- [WORK ITEM]
The output must be the data, printed exactly as written.

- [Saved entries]
*** Block opens ***
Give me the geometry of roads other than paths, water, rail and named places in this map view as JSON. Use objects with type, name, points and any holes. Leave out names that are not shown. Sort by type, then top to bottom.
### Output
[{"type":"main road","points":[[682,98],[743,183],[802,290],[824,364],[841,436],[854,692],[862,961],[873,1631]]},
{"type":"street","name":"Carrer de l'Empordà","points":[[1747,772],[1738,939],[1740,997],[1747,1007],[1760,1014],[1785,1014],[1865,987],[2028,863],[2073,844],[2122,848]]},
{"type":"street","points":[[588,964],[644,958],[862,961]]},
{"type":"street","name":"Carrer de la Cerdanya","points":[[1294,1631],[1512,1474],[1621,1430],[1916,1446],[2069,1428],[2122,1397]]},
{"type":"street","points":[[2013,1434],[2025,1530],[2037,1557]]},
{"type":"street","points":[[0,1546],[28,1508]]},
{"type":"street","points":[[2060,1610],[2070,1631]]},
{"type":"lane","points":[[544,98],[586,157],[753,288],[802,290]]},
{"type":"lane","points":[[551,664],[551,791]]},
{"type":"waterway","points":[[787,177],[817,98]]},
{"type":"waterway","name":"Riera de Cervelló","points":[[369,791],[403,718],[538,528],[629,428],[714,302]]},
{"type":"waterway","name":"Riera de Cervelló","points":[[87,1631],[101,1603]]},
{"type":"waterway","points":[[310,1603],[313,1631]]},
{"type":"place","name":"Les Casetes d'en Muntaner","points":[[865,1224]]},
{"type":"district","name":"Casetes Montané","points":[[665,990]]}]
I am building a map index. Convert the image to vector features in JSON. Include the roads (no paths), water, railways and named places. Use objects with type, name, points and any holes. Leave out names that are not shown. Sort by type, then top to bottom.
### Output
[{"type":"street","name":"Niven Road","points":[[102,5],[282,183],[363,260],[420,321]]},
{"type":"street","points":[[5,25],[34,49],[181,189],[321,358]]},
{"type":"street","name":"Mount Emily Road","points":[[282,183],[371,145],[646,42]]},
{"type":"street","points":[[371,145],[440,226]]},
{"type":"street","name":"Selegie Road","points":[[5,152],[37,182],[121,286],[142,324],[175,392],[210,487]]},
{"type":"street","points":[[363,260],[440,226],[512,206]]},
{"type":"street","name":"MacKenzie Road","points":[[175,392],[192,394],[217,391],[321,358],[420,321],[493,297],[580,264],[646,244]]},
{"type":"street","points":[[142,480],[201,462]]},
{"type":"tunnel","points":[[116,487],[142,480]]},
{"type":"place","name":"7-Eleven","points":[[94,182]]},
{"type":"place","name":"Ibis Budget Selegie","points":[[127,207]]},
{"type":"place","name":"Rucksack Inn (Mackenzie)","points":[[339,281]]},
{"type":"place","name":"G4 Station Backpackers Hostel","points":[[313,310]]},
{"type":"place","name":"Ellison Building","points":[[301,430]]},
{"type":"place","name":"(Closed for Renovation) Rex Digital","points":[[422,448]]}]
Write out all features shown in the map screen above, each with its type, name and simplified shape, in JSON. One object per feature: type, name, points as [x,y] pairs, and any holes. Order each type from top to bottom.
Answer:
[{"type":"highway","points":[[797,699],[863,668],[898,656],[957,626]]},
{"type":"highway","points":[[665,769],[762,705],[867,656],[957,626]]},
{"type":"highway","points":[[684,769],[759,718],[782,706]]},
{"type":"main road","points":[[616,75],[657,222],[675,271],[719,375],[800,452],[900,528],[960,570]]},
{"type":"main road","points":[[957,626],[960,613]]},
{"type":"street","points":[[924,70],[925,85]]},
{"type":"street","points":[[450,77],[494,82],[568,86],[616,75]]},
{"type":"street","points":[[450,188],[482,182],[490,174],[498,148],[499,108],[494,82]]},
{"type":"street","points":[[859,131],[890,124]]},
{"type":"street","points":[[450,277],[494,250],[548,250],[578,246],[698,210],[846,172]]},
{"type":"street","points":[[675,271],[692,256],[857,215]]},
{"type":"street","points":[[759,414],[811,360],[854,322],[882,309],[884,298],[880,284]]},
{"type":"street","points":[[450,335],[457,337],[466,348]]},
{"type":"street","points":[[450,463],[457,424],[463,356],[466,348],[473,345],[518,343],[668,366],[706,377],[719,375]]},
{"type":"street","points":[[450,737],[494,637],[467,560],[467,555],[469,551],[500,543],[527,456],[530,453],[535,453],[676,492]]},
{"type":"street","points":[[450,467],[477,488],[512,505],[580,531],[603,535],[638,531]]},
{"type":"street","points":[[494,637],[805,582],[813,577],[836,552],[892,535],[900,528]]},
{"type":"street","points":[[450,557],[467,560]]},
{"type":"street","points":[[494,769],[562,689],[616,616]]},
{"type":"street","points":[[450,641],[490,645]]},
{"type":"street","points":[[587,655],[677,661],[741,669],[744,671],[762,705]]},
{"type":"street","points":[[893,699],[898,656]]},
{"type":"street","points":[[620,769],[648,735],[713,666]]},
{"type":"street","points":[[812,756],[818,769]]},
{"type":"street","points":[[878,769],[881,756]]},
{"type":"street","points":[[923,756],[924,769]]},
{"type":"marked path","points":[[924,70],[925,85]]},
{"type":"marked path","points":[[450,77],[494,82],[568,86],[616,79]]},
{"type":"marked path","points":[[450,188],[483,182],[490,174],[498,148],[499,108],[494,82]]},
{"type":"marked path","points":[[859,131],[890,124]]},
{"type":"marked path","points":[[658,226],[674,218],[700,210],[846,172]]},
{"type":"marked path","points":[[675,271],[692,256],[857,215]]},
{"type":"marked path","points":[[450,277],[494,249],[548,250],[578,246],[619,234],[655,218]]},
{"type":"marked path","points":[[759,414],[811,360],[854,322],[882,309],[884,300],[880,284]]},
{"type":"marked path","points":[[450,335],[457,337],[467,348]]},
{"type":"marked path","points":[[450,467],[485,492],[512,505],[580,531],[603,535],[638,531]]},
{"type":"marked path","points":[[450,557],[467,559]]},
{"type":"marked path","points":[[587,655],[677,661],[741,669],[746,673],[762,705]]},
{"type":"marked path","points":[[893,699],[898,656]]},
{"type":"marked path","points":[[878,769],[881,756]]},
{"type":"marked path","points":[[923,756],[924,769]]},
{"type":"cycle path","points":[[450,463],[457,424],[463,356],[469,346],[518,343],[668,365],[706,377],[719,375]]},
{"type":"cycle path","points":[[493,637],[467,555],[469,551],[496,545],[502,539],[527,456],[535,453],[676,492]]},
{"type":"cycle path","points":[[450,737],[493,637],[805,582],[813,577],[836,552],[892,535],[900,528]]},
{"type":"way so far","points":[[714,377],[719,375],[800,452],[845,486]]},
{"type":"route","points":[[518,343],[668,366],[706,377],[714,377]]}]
*** Block closes ***
- [SOLUTION TO THIS TASK]
Give me the geometry of roads other than paths, water, rail and named places in this map view as JSON. Use objects with type, name, points and any holes. Leave out names that are not shown. Sort by type, then top to bottom.
### Output
[{"type":"main road","points":[[682,98],[743,183],[802,290],[824,364],[841,436],[854,692],[862,961],[873,1631]]},
{"type":"street","name":"Carrer de l'Empordà","points":[[1747,772],[1738,939],[1740,997],[1747,1007],[1760,1014],[1785,1014],[1865,987],[2028,863],[2073,844],[2122,848]]},
{"type":"street","points":[[588,964],[644,958],[862,961]]},
{"type":"street","name":"Carrer de la Cerdanya","points":[[1294,1631],[1512,1474],[1621,1430],[1916,1446],[2069,1428],[2122,1397]]},
{"type":"street","points":[[2013,1434],[2025,1530],[2037,1557]]},
{"type":"street","points":[[0,1546],[28,1508]]},
{"type":"street","points":[[2060,1610],[2070,1631]]},
{"type":"lane","points":[[544,98],[586,157],[753,288],[802,290]]},
{"type":"lane","points":[[551,664],[551,791]]},
{"type":"waterway","points":[[787,177],[817,98]]},
{"type":"waterway","name":"Riera de Cervelló","points":[[369,791],[403,718],[538,528],[629,428],[714,302]]},
{"type":"waterway","name":"Riera de Cervelló","points":[[87,1631],[101,1603]]},
{"type":"waterway","points":[[310,1603],[313,1631]]},
{"type":"place","name":"Les Casetes d'en Muntaner","points":[[865,1224]]},
{"type":"district","name":"Casetes Montané","points":[[665,990]]}]
I am building a map index. Convert the image to vector features in JSON. Include the roads (no paths), water, railways and named places. Use objects with type, name, points and any holes. Leave out names that are not shown. Sort by type, then top to bottom.
### Output
[{"type":"street","name":"Niven Road","points":[[102,5],[282,183],[363,260],[420,321]]},
{"type":"street","points":[[5,25],[34,49],[181,189],[321,358]]},
{"type":"street","name":"Mount Emily Road","points":[[282,183],[371,145],[646,42]]},
{"type":"street","points":[[371,145],[440,226]]},
{"type":"street","name":"Selegie Road","points":[[5,152],[37,182],[121,286],[142,324],[175,392],[210,487]]},
{"type":"street","points":[[363,260],[440,226],[512,206]]},
{"type":"street","name":"MacKenzie Road","points":[[175,392],[192,394],[217,391],[321,358],[420,321],[493,297],[580,264],[646,244]]},
{"type":"street","points":[[142,480],[201,462]]},
{"type":"tunnel","points":[[116,487],[142,480]]},
{"type":"place","name":"7-Eleven","points":[[94,182]]},
{"type":"place","name":"Ibis Budget Selegie","points":[[127,207]]},
{"type":"place","name":"Rucksack Inn (Mackenzie)","points":[[339,281]]},
{"type":"place","name":"G4 Station Backpackers Hostel","points":[[313,310]]},
{"type":"place","name":"Ellison Building","points":[[301,430]]},
{"type":"place","name":"(Closed for Renovation) Rex Digital","points":[[422,448]]}]
Write out all features shown in the map screen above, each with its type, name and simplified shape, in JSON. One object per feature: type, name, points as [x,y] pairs, and any holes. Order each type from top to bottom.
Answer:
[{"type":"highway","points":[[797,699],[863,668],[898,656],[957,626]]},
{"type":"highway","points":[[665,769],[762,705],[867,656],[957,626]]},
{"type":"highway","points":[[684,769],[759,718],[782,706]]},
{"type":"main road","points":[[616,75],[657,222],[675,271],[719,375],[800,452],[900,528],[960,570]]},
{"type":"main road","points":[[957,626],[960,613]]},
{"type":"street","points":[[924,70],[925,85]]},
{"type":"street","points":[[450,77],[494,82],[568,86],[616,75]]},
{"type":"street","points":[[450,188],[482,182],[490,174],[498,148],[499,108],[494,82]]},
{"type":"street","points":[[859,131],[890,124]]},
{"type":"street","points":[[450,277],[494,250],[548,250],[578,246],[698,210],[846,172]]},
{"type":"street","points":[[675,271],[692,256],[857,215]]},
{"type":"street","points":[[759,414],[811,360],[854,322],[882,309],[884,298],[880,284]]},
{"type":"street","points":[[450,335],[457,337],[466,348]]},
{"type":"street","points":[[450,463],[457,424],[463,356],[466,348],[473,345],[518,343],[668,366],[706,377],[719,375]]},
{"type":"street","points":[[450,737],[494,637],[467,560],[467,555],[469,551],[500,543],[527,456],[530,453],[535,453],[676,492]]},
{"type":"street","points":[[450,467],[477,488],[512,505],[580,531],[603,535],[638,531]]},
{"type":"street","points":[[494,637],[805,582],[813,577],[836,552],[892,535],[900,528]]},
{"type":"street","points":[[450,557],[467,560]]},
{"type":"street","points":[[494,769],[562,689],[616,616]]},
{"type":"street","points":[[450,641],[490,645]]},
{"type":"street","points":[[587,655],[677,661],[741,669],[744,671],[762,705]]},
{"type":"street","points":[[893,699],[898,656]]},
{"type":"street","points":[[620,769],[648,735],[713,666]]},
{"type":"street","points":[[812,756],[818,769]]},
{"type":"street","points":[[878,769],[881,756]]},
{"type":"street","points":[[923,756],[924,769]]},
{"type":"marked path","points":[[924,70],[925,85]]},
{"type":"marked path","points":[[450,77],[494,82],[568,86],[616,79]]},
{"type":"marked path","points":[[450,188],[483,182],[490,174],[498,148],[499,108],[494,82]]},
{"type":"marked path","points":[[859,131],[890,124]]},
{"type":"marked path","points":[[658,226],[674,218],[700,210],[846,172]]},
{"type":"marked path","points":[[675,271],[692,256],[857,215]]},
{"type":"marked path","points":[[450,277],[494,249],[548,250],[578,246],[619,234],[655,218]]},
{"type":"marked path","points":[[759,414],[811,360],[854,322],[882,309],[884,300],[880,284]]},
{"type":"marked path","points":[[450,335],[457,337],[467,348]]},
{"type":"marked path","points":[[450,467],[485,492],[512,505],[580,531],[603,535],[638,531]]},
{"type":"marked path","points":[[450,557],[467,559]]},
{"type":"marked path","points":[[587,655],[677,661],[741,669],[746,673],[762,705]]},
{"type":"marked path","points":[[893,699],[898,656]]},
{"type":"marked path","points":[[878,769],[881,756]]},
{"type":"marked path","points":[[923,756],[924,769]]},
{"type":"cycle path","points":[[450,463],[457,424],[463,356],[469,346],[518,343],[668,365],[706,377],[719,375]]},
{"type":"cycle path","points":[[493,637],[467,555],[469,551],[496,545],[502,539],[527,456],[535,453],[676,492]]},
{"type":"cycle path","points":[[450,737],[493,637],[805,582],[813,577],[836,552],[892,535],[900,528]]},
{"type":"way so far","points":[[714,377],[719,375],[800,452],[845,486]]},
{"type":"route","points":[[518,343],[668,366],[706,377],[714,377]]}]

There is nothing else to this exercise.